忌まわしき記憶
年のころは15,16歳といったところだろうか?
俺は静かに女の子に気づかれないように後ろに回り込んだ。そしておもむろにかがみこんだ。もう少し…
ばっと振り返る女の子
「あんた今私のスカートのぞいたでしょ!?」
「そそそそんなことないですよ!」
思わず忌まわしい記憶がよみがえる。
何度となく連れ込まれたあの空間、何度も見たあの強面…だが待て、ここは異世界だ。異世界に警察は存在しない…!!

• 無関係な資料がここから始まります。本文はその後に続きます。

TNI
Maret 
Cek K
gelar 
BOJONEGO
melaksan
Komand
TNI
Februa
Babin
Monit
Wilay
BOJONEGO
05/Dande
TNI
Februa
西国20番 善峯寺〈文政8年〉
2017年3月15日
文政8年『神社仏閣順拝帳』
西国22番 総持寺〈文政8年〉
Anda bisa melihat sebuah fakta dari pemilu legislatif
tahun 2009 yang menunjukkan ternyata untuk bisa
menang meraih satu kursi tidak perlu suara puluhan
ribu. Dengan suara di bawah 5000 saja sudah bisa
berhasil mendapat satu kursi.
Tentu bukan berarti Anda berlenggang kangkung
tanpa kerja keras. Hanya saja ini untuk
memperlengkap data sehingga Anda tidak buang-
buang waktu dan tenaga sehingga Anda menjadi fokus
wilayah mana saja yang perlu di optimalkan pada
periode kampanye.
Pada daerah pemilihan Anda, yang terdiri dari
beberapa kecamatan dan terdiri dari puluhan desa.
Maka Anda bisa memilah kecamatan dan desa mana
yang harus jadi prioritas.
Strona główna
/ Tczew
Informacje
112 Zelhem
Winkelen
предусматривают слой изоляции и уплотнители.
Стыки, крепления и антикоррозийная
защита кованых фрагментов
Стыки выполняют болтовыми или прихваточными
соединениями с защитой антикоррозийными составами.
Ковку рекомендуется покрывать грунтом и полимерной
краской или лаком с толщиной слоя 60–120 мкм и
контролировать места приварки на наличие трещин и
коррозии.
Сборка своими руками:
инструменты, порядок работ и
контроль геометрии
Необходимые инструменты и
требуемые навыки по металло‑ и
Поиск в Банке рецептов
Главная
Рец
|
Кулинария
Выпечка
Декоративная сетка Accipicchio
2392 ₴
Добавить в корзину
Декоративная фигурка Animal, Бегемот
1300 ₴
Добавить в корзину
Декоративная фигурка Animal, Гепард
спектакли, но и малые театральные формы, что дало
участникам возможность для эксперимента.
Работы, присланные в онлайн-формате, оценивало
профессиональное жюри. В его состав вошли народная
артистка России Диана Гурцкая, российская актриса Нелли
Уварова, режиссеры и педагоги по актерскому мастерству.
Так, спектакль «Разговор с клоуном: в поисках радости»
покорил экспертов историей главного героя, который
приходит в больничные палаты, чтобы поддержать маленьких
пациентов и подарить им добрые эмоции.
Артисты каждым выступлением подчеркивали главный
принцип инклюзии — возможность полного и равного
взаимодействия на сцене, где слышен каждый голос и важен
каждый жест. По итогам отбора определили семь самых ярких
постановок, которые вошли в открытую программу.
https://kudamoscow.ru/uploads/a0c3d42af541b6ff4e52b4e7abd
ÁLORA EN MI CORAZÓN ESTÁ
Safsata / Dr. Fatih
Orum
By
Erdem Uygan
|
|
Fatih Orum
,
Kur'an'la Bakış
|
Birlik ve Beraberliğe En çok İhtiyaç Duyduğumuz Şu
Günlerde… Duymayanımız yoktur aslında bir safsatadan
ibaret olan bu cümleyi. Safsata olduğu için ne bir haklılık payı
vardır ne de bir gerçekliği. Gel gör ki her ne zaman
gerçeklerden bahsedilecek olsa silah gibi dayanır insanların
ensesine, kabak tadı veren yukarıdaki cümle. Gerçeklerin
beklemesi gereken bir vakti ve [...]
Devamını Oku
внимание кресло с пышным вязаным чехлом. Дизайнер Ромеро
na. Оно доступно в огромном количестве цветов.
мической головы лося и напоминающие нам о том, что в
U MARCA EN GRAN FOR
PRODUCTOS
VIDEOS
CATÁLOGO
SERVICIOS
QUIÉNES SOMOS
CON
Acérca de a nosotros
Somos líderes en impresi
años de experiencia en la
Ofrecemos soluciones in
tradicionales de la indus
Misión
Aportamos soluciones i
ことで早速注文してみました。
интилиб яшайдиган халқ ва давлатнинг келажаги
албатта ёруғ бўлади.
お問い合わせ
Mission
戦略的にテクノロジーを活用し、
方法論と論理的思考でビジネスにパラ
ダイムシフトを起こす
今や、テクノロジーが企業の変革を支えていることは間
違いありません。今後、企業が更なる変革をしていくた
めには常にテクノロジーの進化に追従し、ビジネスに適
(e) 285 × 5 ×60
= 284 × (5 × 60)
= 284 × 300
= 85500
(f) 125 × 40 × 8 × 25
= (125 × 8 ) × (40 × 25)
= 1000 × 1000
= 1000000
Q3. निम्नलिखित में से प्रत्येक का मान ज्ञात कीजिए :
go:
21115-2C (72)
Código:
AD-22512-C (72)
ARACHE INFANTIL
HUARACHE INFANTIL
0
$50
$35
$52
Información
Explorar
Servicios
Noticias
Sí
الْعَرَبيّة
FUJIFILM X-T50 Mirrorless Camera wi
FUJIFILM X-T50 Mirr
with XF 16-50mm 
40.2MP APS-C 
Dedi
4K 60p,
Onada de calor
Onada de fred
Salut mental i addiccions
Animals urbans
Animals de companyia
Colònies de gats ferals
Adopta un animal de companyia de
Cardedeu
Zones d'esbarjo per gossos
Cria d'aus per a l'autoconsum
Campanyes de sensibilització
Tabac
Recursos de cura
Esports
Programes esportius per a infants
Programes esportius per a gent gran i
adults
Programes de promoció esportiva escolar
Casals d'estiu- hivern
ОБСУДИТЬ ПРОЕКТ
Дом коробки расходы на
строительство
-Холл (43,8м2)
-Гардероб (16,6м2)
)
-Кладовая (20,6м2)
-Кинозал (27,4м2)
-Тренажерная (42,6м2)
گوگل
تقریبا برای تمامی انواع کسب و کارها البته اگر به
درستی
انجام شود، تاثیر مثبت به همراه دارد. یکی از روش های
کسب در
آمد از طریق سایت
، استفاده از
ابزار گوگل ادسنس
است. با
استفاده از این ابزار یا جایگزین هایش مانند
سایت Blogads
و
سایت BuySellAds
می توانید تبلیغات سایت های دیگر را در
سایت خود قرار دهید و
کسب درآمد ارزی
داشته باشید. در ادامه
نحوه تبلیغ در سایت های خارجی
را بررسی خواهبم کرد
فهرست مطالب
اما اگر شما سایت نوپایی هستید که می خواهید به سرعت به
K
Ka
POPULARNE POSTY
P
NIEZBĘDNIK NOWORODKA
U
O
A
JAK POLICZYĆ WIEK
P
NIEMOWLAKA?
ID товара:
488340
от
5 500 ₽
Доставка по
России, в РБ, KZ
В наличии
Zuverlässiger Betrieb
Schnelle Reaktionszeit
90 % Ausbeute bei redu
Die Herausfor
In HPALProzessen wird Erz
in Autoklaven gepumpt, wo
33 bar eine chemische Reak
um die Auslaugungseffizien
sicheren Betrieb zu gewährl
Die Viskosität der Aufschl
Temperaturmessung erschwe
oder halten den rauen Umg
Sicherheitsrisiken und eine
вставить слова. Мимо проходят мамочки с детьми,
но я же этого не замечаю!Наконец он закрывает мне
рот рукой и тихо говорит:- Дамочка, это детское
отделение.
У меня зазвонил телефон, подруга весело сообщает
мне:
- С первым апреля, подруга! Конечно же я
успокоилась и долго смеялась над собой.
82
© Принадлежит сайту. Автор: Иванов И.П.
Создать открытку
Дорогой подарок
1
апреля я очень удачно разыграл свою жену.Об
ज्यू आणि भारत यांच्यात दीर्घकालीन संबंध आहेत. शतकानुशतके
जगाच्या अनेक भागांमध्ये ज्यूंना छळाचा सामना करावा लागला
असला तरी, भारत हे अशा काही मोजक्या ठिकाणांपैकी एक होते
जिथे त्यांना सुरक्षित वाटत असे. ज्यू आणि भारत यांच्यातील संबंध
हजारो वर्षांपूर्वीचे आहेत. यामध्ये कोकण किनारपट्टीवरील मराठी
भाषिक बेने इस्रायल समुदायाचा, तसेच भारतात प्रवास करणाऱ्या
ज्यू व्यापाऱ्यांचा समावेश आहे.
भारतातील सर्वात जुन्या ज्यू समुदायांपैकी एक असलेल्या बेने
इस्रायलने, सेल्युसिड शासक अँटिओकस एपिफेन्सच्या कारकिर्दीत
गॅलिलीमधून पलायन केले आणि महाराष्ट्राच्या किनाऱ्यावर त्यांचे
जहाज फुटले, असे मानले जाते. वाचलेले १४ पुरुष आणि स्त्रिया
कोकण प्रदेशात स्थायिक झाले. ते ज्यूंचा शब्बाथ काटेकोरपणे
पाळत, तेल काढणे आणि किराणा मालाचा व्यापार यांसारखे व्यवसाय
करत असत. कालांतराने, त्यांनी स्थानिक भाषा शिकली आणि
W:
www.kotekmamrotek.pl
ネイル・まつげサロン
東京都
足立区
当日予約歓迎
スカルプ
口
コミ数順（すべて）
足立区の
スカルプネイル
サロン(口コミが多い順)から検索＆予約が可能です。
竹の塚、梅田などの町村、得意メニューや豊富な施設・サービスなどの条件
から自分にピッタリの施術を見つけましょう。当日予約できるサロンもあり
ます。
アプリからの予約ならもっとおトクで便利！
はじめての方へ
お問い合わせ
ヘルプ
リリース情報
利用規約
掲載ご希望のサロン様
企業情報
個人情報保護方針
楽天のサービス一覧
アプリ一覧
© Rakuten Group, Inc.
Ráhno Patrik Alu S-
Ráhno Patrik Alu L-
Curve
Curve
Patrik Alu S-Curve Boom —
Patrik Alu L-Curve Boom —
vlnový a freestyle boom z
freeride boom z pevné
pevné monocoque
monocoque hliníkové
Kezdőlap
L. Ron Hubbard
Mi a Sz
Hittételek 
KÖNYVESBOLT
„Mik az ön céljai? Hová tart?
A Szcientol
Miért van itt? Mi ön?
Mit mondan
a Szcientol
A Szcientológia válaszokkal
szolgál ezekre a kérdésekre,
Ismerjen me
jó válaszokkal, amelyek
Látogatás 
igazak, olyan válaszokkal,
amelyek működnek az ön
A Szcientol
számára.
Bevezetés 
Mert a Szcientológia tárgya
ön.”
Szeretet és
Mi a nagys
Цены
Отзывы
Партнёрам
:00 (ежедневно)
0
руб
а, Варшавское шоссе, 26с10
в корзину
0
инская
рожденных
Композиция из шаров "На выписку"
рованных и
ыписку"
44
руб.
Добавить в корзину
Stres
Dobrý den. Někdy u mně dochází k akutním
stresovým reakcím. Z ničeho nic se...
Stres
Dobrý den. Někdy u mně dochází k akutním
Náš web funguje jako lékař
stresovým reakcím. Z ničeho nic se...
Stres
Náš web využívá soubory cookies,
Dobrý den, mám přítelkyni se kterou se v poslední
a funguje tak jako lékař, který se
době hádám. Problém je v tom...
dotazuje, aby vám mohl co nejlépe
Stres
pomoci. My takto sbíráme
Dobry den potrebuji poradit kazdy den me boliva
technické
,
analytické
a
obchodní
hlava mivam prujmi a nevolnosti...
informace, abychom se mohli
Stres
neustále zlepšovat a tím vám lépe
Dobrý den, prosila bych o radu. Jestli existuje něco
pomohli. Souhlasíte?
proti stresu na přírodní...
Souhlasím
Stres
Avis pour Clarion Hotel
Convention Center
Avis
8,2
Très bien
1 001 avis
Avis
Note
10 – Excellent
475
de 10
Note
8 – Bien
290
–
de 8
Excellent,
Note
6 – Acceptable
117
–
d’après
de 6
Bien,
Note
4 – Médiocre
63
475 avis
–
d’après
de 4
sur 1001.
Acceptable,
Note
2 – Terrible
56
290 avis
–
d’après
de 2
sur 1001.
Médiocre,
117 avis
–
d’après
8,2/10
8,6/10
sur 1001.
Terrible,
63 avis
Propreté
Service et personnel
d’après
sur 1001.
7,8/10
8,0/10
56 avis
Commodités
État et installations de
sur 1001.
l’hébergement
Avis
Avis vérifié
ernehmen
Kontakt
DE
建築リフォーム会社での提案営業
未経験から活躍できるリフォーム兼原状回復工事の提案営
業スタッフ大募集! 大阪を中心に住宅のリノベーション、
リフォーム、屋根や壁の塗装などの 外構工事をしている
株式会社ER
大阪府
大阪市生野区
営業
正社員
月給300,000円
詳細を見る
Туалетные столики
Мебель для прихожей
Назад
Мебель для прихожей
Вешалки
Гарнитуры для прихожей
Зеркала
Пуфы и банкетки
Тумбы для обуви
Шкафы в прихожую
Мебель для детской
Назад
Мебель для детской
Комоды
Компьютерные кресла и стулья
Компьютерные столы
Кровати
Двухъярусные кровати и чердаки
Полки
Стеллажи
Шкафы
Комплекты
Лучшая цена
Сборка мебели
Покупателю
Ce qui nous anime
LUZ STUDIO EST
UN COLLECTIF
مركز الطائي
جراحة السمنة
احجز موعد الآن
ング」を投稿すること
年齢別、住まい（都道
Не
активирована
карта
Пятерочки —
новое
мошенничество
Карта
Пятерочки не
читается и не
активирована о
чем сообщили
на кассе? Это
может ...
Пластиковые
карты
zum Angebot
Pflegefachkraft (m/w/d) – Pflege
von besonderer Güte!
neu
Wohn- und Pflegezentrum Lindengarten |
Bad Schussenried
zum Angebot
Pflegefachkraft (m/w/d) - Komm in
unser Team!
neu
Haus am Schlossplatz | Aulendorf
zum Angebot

「スキル発動!少女よ、スカートをたくし上げ下着を私に見せるのだ。」
俺は魔力をすべて注いでスキルを発動した。
「はぁい♡…って誰がするか!死ね!変態!!」
女の子はそう言うとどこかへ行ってしまった。
変態紳士の称号を得た、というメッセージが表示された。
宿屋に戻った俺は考えた挙句スキルを選んだ。
これで明日の準備は万全だ。
そして時は今に至る。
俺が選んだミッションは森のゴブリン退治だ。
「ゴブリンは群れで襲い掛かってきます。気を付けてください。」
受付のお姉さんはそう言った。
そして小一時間平原を歩いたところで森に着いた。
森には色々な植物が群生していた。
あとで採取系のミッションにも挑戦しようかな。俺がそう考えていると
「敵…構えて…。」
と、ミラがつぶやいた。
見ると、5,6体ほどのゴブリンの一団がいた。そして
俺は全力で後ろに逃げた。
「まさか…敵前逃亡…?」
俺の後ろの方でミラのあわれんだような声がする。
「ちがわいっ!まずは分散すんだよぉっ!まとめて5,6体相手とか、俺死んじゃう…!」
日々のランニングのおかげで足はすこぶる速くなっていた。
ゴブリンがその様を見て俺の後を追ってくる。
「俺はまず1体の相手するから!その他は任せた!」
その言葉を聞いたミラは、1体だけをこちらに逃がし、他は逃がさないようにはからってくれた。
おし!やってやるですっ!俺は1体のゴブリンと対峙した。
え~と?何だっけ?俺はこの前スキルを選んだ際、ファイアアローとやらを選んでいた。
ファイアアロー?要するに火の矢やろ?ということで、ただかっこいいからという理由で選んだのだった。
よっしゃあ!早速使ってやるぜぇ~!俺はそのファイアアローをゴブリンに放ってみる。
速い!結構な速度だ。当たる…当たったぁ!どうだ!?
えぇ~!?全然効いてませんやん!どゆことー!?と俺は心の中で全力でツッコミを入れた。